In our own country, as of 2003, as much as 78 per cent of deaths involving a firearm were, in fact, suicides. Furthermore, the leader might be surprised to learn that in 2004, 475 firearm-related suicides involved a long gun, a number 5.4 times greater than the number of suicides committed with a handgun. This has decreased, thankfully, but why would the government not take these sorts of facts and figures into consideration in dealing with the long-gun registry as an essential tool in an effective national suicide prevention strategy?
Senator LeBreton: I actually saw some of the reports that the honourable senator referred to. The fact is that suicide is a very serious issue in this country. I have heard both sides of the argument, but I have also heard the compelling argument that people who decide to take their own lives will do so by whatever means are at hand. Most important, the existence of a long-gun registry would not have prevented the unfortunate act of suicide.
The long-gun registry is exactly that — a registry. The information now is not complete. Thanks to two Conservative governments, we have very strict gun acquisition laws that require all people who are desirous of purchasing a firearm to fill out a licence, with police checks. It is a rigorous process. Nothing changes there.
The only thing that changes is the long-gun registry, which for quite some time we have been committed to abolishing; and you cannot abolish a registry without abolishing the registry.
Senator Munson: Well, the proof is in the proof is a proof, I guess.
Another side of the story is that shortly after this was tabled, the Canadian Association of Emergency Physicians condemned the bill as poor public policy, stating that the country’s need for a gun registry is not based on crime prevention but, rather, on suicide prevention. Their spokesman, Dr. Alan Drummond, a rural emergency physician and coroner, stated:
. . . I can safely say that I’ve never seen a handgun injury. I have however seen my share of injuries and deaths inflicted by rifles and shotguns. . . . Suicide, contrary to public opinion, is often an impulsive gesture. Keeping guns away from depressed people is essential.
Dr. Drummond called this legislation “scientifically bankrupt,” and he also said the following:
The government has consistently portrayed this act as a victimization of rural long gun owners, conveniently ignoring the clear scientific evidence that rural suicides with long guns are the principal issue in the tragic toll of Canadian firearm deaths.
We have all had friends and acquaintances. This is about connecting health care workers, doctors and others. If you know there is a long gun in that person’s home, perhaps a light goes on and things can be done.

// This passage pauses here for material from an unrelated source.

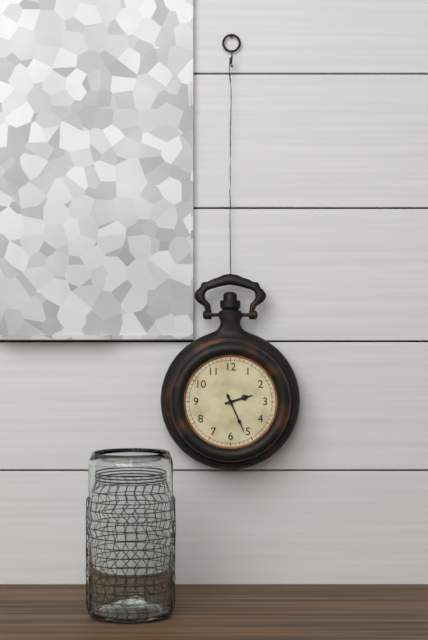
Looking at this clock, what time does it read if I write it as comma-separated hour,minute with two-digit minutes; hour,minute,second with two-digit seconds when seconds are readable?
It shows 2,26
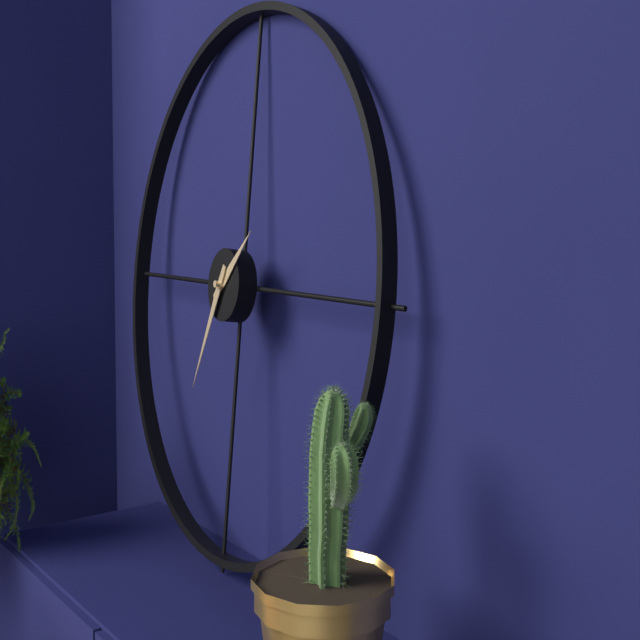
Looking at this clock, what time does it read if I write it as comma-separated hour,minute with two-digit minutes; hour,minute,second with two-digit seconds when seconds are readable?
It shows 1,34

What tools will the government provide to rural area physicians so they can continue to play a crucial role in the prevention of suicides among Canadians who own shotguns and rifles?

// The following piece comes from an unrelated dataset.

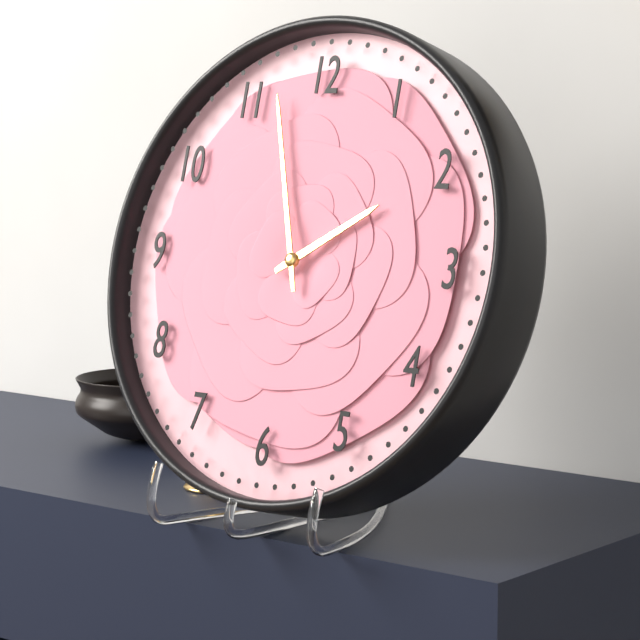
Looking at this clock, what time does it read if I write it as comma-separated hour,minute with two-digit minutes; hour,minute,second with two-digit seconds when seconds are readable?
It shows 1,57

Senator LeBreton: Of course, the honourable senator read into the record the opinions of one person. There are many opinions of others that I could read into the record.

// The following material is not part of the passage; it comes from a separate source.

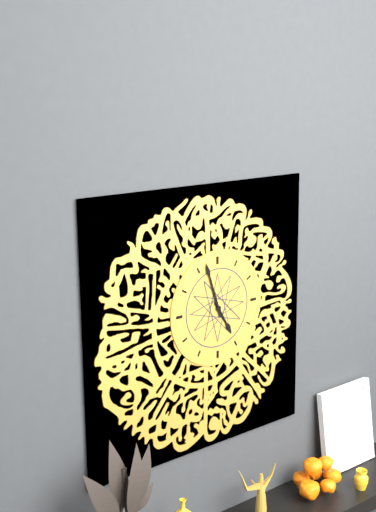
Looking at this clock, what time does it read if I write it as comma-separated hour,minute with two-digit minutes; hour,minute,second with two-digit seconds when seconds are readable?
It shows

The fact of the matter is that we do have strict firearms laws in this country, including the safe storage of these firearms. The idea that a registry of the firearms could somehow or other prevent people who are determined to commit suicide from doing so is simply not borne out by the facts.
Many police officers, including former police officers in our own caucus and others I know personally, would never enter any facility and rely on the registry. Their instincts, as good police officers, would tell them to assume the worst. No police officer enters any facility and judges their safety on the basis of an incomplete firearms registry.